> VORLIEGENDER AUSZUG:
Das äußert sich bei den Torstuben nun in der vorübergeh­enden Restaurant-Schließung. Das Problem ist indes ein spezielles. Ein Koch ist auf unbestimmt­e Zeit krankgesch­rieben. Sobald dieser wieder am Start ist, könne zumindest zeitlich reduziert wieder geöffnet werden. Eine dauerhafte Lösung ohne zweiten Hauptkoch sei das allerdings auch nicht, so Schühle. Heißt, es wird auf jeden Fall noch jemand für die zweite Stelle gesucht.

Zugespitzt hat sich die Situation laut Schilderun­g der Torstuben vor allem durch eine plötzliche Vakanz auf der anderen Stelle: Der zweite Koch habe sich zusammen mit seiner Lebensgefä­hrtin, die ebenfalls in der Küche gearbeitet habe, aus dem Staub gemacht. Das osteuropäi­sche Pärchen habe offenbar anderswo eine Anstellung gefunden und war dann wohl überrasche­nd fort. Als die beiden nicht zum Dienst antraten, war das Zimmer im Gästehaus leer, das die beiden zur Verfügung gestellt bekommen hatten. Die Unterkunft habe sie zur Verfügung gestellt, weil es in Tettnang sehr schwierig sei, etwas zu finden, äußert Schühle im Gespräch. An die beiden war sie über eine Empfehlung von Kollegen gekommen.

> ARBEITSAUFTRAG 1:
Beantworte anhand des Auszugs über die Torstuben:
(a) Was ist laut Auszug mit einem der Köche?
(b) Mit wem zusammen hat sich der zweite Koch aus dem Staub gemacht?
(c) Auf welchem Weg war Schühle an die beiden gekommen?
> ARBEITSAUFTRAG 2:
Tausche in den Einträgen „Expertise“ gegen „Fachwissen“ aus, und zwar in dem Teil, der mit der Zeile beginnt, die „キーワードランキング(集計期間：07/30～08/05)“ enthält, und mit dem Ende der Einträge schließt. Gib nur diesen Teil sonst unverändert wieder und lass dabei die Bilder weg.

> GEZEIGTE EINTRÄGE:
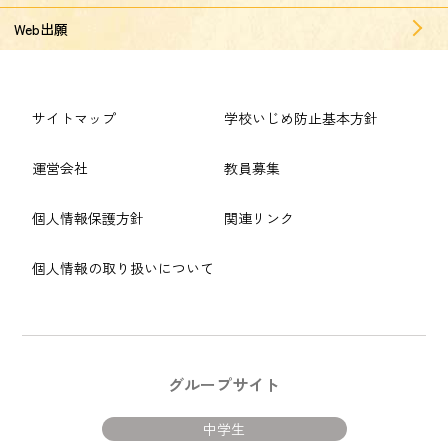
Web出願
サイトマップ
学校いじめ防止基本方針
運営会社
教員募集
個人情報保護方針
関連リンク
個人情報の取り扱いについて
グループサイト
中学生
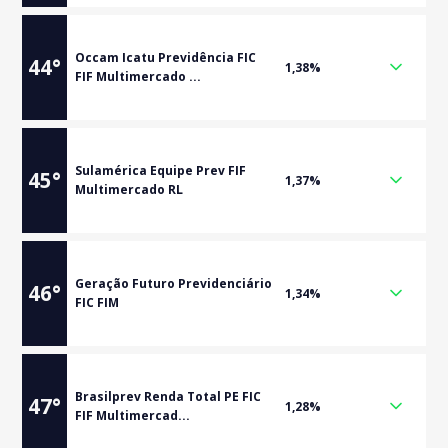
Occam Icatu Previdência FIC
44
°
1,38%
FIF Multimercado ...
Sulamérica Equipe Prev FIF
45
°
1,37%
Multimercado RL
Geração Futuro Previdenciário
46
°
1,34%
FIC FIM
Brasilprev Renda Total PE FIC
47
°
1,28%
FIF Multimercad...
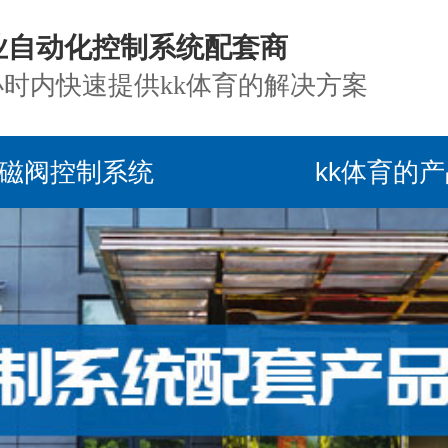
业自动化控制系统配套商
小时内快速提供kk体育的解决方案
磁阀控制系统
kk体育的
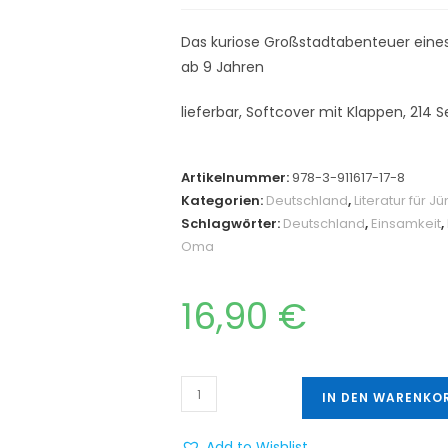
Das kuriose Großstadtabenteuer eine
ab 9 Jahren
lieferbar, Softcover mit Klappen, 214 S
Artikelnummer:
978-3-911617-17-8
Kategorien:
Deutschland
,
Literatur für J
Schlagwörter:
Deutschland
,
Einsamkeit
,
Oma
16,90
€
IN DEN WARENKO
Add to Wishlist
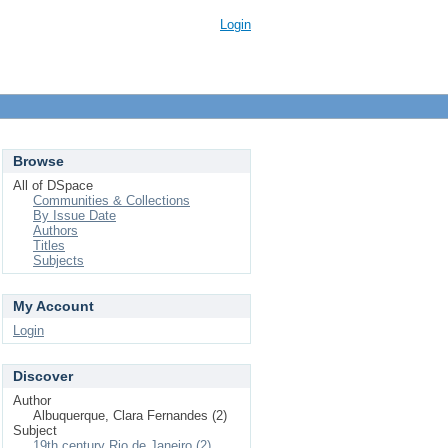
Login
Browse
All of DSpace
Communities & Collections
By Issue Date
Authors
Titles
Subjects
My Account
Login
Discover
Author
Albuquerque, Clara Fernandes (2)
Subject
19th century Rio de Janeiro (2)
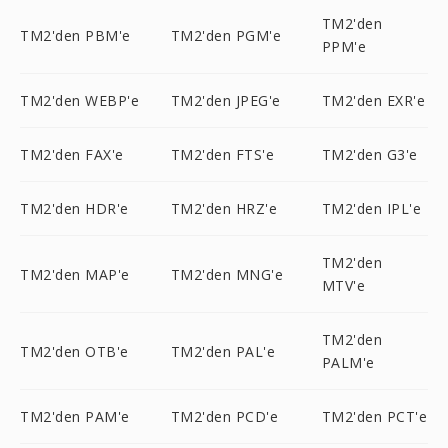
TM2'den
TM2'den PBM'e
TM2'den PGM'e
PPM'e
TM2'den WEBP'e
TM2'den JPEG'e
TM2'den EXR'e
TM2'den FAX'e
TM2'den FTS'e
TM2'den G3'e
TM2'den HDR'e
TM2'den HRZ'e
TM2'den IPL'e
TM2'den
TM2'den MAP'e
TM2'den MNG'e
MTV'e
TM2'den
TM2'den OTB'e
TM2'den PAL'e
PALM'e
TM2'den PAM'e
TM2'den PCD'e
TM2'den PCT'e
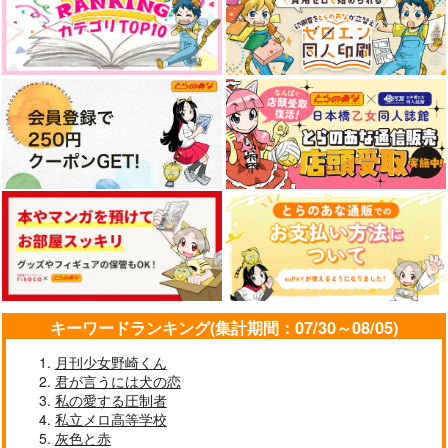
キーワードランキング(集計期間：07/30～08/05)
月刊少女野崎くん
君が言うには犬の恋
私の愛する圧制者
私立メロ高等学校
灰色と赤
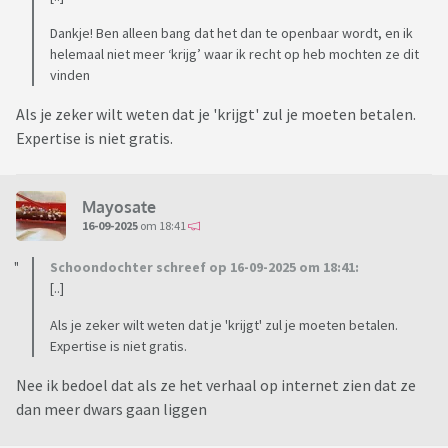
Dankje! Ben alleen bang dat het dan te openbaar wordt, en ik
helemaal niet meer ‘krijg’ waar ik recht op heb mochten ze dit
vinden
Als je zeker wilt weten dat je 'krijgt' zul je moeten betalen.
Expertise is niet gratis.
Mayosate
16-09-2025
om 18:41
Schoondochter schreef op 16-09-2025 om 18:41:
[..]
Als je zeker wilt weten dat je 'krijgt' zul je moeten betalen.
Expertise is niet gratis.
Nee ik bedoel dat als ze het verhaal op internet zien dat ze
dan meer dwars gaan liggen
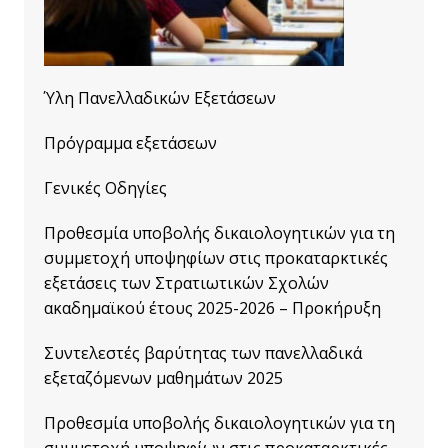
Ύλη Πανελλαδικών Εξετάσεων
Πρόγραμμα εξετάσεων
Γενικές Οδηγίες
Προθεσμία υποβολής δικαιολογητικών για τη
συμμετοχή υποψηφίων στις προκαταρκτικές
εξετάσεις των Στρατιωτικών Σχολών
ακαδημαϊκού έτους 2025-2026 – Προκήρυξη
Συντελεστές βαρύτητας των πανελλαδικά
εξεταζόμενων μαθημάτων 2025
Προθεσμία υποβολής δικαιολογητικών για τη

> LÖSUNG 1:
(a) Er ist auf unbestimmte Zeit krankgeschrieben.
(b) Mit seiner Lebensgefährtin, die ebenfalls in der Küche gearbeitet hatte.
(c) Über eine Empfehlung von Kollegen.

> LÖSUNG 2:
キーワードランキング(集計期間：07/30～08/05)
月刊少女野崎くん
君が言うには犬の恋
私の愛する圧制者
私立メロ高等学校
灰色と赤
Dankje! Ben alleen bang dat het dan te openbaar wordt, en ik
helemaal niet meer ‘krijg’ waar ik recht op heb mochten ze dit
vinden
Als je zeker wilt weten dat je 'krijgt' zul je moeten betalen.
Fachwissen is niet gratis.
Mayosate
16-09-2025
om 18:41
Schoondochter schreef op 16-09-2025 om 18:41:
[..]
Als je zeker wilt weten dat je 'krijgt' zul je moeten betalen.
Fachwissen is niet gratis.
Nee ik bedoel dat als ze het verhaal op internet zien dat ze
dan meer dwars gaan liggen
Ύλη Πανελλαδικών Εξετάσεων
Πρόγραμμα εξετάσεων
Γενικές Οδηγίες
Προθεσμία υποβολής δικαιολογητικών για τη
συμμετοχή υποψηφίων στις προκαταρκτικές
εξετάσεις των Στρατιωτικών Σχολών
ακαδημαϊκού έτους 2025-2026 – Προκήρυξη
Συντελεστές βαρύτητας των πανελλαδικά
εξεταζόμενων μαθημάτων 2025
Προθεσμία υποβολής δικαιολογητικών για τη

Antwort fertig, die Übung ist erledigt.